In the early days of Jimmy Hill’s management at Coventry, he had been a pioneer by installing an electronic scoreboard in the ground. No other clubs had one. By 1977 few clubs had seen the point. But right now they were able to take full advantage of this. Flashed up on the screen was the final score from Goodison Park.
As if to ram home the fact, Jimmy Hill also raced up to the tannoy announcer and told him to announce the final score. So now everyone in the ground, particularly the players were aware both clubs were safe. Witnesses have declared what followed was mainly two sets of players just knocking the ball around between themselves with no fear of being tackled. No more shots on goal. A truce, if you like. The Guardian reported “what had been an intensely physical contest dissolved farcically”. Therefore the game ended 2-2 and both clubs were safe from relegation.

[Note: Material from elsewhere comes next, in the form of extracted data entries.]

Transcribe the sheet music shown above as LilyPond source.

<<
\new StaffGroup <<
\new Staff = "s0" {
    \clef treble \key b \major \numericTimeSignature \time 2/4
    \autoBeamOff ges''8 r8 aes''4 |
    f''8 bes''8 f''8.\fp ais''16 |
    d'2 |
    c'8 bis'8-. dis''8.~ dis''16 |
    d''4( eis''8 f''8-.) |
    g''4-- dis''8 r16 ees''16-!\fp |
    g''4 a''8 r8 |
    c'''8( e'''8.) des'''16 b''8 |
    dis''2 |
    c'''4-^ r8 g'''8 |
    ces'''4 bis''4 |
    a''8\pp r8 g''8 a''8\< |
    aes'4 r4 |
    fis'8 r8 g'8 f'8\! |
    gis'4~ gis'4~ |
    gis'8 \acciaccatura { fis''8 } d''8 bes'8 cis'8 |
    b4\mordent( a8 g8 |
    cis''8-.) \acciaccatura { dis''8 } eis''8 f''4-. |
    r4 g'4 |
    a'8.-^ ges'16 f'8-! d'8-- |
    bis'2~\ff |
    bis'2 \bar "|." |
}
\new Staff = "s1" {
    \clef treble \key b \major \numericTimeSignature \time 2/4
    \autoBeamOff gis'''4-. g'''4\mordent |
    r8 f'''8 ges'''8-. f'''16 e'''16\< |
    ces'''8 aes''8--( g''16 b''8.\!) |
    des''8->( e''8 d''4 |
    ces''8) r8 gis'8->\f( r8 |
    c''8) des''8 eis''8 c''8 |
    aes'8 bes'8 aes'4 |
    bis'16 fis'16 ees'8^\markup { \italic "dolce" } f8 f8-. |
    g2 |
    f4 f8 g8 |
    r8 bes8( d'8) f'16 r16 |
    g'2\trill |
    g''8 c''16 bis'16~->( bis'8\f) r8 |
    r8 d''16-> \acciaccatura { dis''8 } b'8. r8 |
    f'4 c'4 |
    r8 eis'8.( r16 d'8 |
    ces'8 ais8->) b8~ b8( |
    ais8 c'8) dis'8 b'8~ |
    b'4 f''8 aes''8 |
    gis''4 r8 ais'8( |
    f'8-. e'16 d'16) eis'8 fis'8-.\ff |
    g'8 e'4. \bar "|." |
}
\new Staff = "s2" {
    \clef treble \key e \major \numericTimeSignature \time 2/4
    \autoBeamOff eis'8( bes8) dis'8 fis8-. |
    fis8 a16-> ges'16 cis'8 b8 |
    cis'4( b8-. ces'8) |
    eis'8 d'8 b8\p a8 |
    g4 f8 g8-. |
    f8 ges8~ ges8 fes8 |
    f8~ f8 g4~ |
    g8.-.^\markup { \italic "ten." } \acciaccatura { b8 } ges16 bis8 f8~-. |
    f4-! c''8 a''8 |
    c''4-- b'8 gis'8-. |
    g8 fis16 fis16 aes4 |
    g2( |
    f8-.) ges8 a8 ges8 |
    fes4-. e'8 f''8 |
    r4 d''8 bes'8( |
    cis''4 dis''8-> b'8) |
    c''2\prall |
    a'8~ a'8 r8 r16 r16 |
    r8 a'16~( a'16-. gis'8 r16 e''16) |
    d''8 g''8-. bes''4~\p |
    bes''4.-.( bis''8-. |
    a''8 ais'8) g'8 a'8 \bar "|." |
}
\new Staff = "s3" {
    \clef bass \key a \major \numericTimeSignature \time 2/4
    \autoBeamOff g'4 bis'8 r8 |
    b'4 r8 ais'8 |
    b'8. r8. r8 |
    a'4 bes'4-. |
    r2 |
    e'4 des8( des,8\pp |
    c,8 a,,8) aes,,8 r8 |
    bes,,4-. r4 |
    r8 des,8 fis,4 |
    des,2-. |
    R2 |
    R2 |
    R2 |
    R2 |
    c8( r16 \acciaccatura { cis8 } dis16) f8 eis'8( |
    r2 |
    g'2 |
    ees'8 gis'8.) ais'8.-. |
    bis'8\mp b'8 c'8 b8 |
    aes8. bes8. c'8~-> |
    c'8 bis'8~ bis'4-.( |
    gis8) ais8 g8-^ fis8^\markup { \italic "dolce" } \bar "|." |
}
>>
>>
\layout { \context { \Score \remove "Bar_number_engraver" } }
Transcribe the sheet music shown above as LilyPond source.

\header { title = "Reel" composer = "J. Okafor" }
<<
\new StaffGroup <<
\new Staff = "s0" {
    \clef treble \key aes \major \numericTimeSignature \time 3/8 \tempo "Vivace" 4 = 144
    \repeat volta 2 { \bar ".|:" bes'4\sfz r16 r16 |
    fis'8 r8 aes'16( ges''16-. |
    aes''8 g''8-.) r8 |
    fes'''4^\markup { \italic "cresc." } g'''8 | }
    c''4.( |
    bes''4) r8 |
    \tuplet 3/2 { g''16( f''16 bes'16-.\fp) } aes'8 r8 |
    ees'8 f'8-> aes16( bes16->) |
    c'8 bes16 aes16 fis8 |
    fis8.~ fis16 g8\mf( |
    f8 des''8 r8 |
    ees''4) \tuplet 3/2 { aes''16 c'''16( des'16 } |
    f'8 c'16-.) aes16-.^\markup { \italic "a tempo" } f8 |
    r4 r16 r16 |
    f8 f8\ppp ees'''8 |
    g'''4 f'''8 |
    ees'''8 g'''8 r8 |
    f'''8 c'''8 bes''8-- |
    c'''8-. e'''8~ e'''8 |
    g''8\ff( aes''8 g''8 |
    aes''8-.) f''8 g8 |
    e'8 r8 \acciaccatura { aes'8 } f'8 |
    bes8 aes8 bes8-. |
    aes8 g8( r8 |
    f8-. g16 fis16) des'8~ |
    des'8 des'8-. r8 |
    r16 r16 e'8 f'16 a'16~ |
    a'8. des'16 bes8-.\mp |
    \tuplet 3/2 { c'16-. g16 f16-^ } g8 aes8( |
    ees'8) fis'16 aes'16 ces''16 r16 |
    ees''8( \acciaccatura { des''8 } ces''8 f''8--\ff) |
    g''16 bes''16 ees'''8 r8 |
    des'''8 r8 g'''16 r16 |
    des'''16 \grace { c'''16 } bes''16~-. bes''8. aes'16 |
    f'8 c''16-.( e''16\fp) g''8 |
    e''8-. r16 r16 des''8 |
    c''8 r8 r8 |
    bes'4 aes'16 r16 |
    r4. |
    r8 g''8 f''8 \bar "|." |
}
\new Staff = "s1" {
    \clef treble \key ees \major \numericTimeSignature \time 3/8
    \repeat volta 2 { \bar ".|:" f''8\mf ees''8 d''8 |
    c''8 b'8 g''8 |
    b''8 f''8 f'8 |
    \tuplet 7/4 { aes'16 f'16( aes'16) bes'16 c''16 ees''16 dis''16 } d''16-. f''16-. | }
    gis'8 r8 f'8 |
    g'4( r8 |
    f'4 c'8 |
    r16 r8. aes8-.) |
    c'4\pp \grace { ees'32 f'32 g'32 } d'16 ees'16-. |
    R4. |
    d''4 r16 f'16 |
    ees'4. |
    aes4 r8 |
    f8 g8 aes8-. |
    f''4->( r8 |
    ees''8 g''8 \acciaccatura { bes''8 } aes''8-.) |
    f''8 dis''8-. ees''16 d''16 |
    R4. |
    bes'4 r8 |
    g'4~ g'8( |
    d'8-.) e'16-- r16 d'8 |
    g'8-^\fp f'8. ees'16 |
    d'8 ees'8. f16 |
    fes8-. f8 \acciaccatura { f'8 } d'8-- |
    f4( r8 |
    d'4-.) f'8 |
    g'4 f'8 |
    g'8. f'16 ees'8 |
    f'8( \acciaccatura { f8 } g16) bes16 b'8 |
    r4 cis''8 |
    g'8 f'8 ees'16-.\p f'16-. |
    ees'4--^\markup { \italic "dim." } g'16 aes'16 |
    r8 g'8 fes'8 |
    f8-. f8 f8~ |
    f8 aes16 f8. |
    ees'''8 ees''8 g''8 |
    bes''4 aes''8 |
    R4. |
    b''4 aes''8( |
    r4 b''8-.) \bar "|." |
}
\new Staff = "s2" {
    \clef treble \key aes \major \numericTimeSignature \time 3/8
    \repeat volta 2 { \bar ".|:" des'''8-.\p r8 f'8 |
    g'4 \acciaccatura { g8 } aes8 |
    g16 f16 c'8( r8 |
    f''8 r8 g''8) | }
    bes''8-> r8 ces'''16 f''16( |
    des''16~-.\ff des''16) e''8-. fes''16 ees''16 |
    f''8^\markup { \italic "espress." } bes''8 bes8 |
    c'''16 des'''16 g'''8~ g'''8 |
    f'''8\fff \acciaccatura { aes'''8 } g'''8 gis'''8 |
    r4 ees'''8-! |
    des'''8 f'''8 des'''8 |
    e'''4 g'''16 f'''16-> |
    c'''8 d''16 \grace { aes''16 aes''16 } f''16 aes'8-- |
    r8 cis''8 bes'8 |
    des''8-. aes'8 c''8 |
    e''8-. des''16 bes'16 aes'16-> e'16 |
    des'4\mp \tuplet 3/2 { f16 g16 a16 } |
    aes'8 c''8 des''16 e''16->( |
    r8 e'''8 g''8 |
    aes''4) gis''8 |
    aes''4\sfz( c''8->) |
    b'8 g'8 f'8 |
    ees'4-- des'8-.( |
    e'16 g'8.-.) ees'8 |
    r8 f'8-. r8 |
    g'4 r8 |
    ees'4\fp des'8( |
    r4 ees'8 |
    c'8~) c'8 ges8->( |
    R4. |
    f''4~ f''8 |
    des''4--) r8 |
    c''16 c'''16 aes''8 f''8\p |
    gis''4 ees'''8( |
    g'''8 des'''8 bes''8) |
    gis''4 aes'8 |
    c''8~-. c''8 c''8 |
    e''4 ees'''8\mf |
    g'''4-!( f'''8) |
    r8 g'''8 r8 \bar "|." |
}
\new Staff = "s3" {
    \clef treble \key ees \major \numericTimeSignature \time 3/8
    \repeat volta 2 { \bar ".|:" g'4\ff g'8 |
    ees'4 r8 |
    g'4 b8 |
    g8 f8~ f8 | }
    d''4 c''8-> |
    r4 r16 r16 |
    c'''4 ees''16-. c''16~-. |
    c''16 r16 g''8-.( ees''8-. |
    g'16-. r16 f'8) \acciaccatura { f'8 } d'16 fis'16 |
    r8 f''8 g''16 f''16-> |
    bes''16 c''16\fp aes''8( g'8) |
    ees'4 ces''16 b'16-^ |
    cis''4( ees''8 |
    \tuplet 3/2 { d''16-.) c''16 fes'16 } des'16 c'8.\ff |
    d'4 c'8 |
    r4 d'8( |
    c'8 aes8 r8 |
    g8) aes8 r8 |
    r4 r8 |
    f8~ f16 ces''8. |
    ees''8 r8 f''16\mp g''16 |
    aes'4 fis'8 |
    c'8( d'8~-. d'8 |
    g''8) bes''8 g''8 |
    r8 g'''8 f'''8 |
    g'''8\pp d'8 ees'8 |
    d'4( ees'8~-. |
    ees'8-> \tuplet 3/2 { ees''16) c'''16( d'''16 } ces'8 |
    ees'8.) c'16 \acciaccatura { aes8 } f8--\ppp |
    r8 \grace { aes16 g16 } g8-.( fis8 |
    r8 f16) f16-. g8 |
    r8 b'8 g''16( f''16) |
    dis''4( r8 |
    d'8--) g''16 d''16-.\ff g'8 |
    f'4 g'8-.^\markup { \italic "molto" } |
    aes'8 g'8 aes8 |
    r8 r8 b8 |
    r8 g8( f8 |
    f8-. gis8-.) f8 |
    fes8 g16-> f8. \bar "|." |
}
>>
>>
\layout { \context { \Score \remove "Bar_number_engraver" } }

|Coventry City||2||:||2||Bristol City|
The fall out
Sunderland were seething. So was The FA. Alan Hardaker, Secretary of the Football League sent a letter of reprimand to Coventry. Jimmy Hill was ‘dragged across the coals’ for delaying the kick-off, which basically amounted to a slap on the wrist. But the results stood. Sunderland were relegated. They started the week seventh from bottom but one of five clubs on thirty-four points. Their goal difference was decent for a club so close to trouble. Ultimately, Bristol City did for them. Their victory over Liverpool changed their fortunes. They also came back from two goals down at Coventry in their final game. Something Sunderland couldn’t do at Everton.
Sunderland fans haven’t forgotten it, or forgiven Jimmy Hill. In 2008 when his club Fulham took on Sunderland at Craven Cottage, Hill had to be lead away by the Police for his own safety as a chorus of boos and abuse was directed his way.
Queen’s Park Rangers completed their fixture schedule with draws at Aston Villa and at home to Birmingham City. Manchester United beat Liverpool in the FA Cup Final. Then Liverpool went to Rome and became only the second English side to win the European Cup.
During the following season, Coventry achieved one of their highest placings in the First Division when they finished seventh, just two points off a UEFA Cup place. Bristol City finished sixth from bottom and QPR escaped relegation by a point.
West Ham weren’t so lucky this time as they went down with Newcastle United and Leicester City. Leicester managed a paltry twenty six goals in their forty two matches.
Neither Sunderland or Stoke managed it back up the next season, but Tottenham did. They finished ahead of Brighton by goal difference.